OPTION 1: So, do I use ROWs = publication name in Row 1 and all the related columns for each financial year are copied and pasted after each financial year ready for the new FY information? This will lead to me going to column ZZ.

OPTION 2: Or, do I use COLUMNs = each row has only one FY information for each publication and if we re-order or cancel a publication I re-type the publication name in a row below and fill in appropriate columns? This will lead to a long list of publications down to row 10000, and potential for misspelling of repeat ordered publication names.

IDEAS: What's the best way - thinking in terms of pivot table best practice, being able to sum or count easy, report formatting, etc.

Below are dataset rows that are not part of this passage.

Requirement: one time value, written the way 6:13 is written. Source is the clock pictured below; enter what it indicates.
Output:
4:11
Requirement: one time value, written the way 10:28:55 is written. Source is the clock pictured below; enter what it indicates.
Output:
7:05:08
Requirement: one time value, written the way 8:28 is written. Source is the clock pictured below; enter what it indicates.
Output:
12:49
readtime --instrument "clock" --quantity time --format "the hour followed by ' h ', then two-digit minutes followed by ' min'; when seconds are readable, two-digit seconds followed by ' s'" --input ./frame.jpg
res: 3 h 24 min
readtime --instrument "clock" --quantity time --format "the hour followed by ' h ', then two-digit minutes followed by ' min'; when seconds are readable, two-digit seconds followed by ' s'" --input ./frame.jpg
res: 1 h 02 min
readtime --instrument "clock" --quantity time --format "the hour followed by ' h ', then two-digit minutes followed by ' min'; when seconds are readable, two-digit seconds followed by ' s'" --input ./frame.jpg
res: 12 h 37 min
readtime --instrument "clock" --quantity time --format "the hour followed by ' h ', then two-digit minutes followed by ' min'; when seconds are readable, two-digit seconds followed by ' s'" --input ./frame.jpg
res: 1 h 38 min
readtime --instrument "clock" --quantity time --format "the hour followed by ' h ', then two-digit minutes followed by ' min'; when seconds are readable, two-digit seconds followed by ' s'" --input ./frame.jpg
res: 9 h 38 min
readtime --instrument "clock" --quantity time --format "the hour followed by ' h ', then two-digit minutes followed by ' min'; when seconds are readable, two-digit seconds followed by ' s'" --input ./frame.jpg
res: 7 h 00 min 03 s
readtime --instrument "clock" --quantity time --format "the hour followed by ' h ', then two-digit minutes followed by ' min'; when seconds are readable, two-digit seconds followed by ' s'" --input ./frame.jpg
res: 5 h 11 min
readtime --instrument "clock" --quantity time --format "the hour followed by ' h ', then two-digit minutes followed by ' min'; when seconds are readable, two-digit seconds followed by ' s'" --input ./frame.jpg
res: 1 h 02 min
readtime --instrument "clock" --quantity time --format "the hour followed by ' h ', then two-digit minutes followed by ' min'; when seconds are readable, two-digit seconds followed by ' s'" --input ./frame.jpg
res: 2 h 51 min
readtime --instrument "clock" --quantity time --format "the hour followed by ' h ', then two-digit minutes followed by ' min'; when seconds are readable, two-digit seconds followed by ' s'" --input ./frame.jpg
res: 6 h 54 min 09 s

Any best practices much appreciated.

RocketGoal

Posted 2010-03-12T09:55:25.433

Reputation: 1 468

1The first idea that comes to mind: Have you ever looked into databases, would suit this problem perfectly, especially when you normalise them well. Not sure if that is an option for you though ? – S.Hoekstra – 2010-03-12T10:15:10.953

Answers

1

If you have to stay in Excel, you should organize your data in a way that will make it easier to move to a relational database later. Even if you can't see moving it now, you will have the time and resources and management support to do it right someday, so make it easier on yourself.

It will be hard to have normalized data in Excel, but get as close as you can. Make another sheet with the publication names and use Data Validation in the "publication name" field to help prevent misspellings.

If I were doing it in RDBS, I would have three tables: Orders, Publications, People.

People: PersonID, PersonName ...

Publications: PublicationID, PubName, ...

Orders: OrderID, OrderDate, PublicationID, RequestedBy(personid), OrderedBy(personid), etc.

That may not be exactly how you will want it, but you can figure out what will work for your data. Once you know how it will look in an RDBS, set it up in Excel. For instance, each row would be an order and the columns would be

OrderDate, PublicationName, RequestedBy, OrderedBy, etc..

use Data Validation pointing to a separate table for PublicationName and for RequestedBy and OrderedBy. Then three years from now, you can create ID fields for your Publications and People tables. Then use formulas to replace the names in your orders table with the IDs you come up with. Import the whole mess into and RDBS and you're good to go.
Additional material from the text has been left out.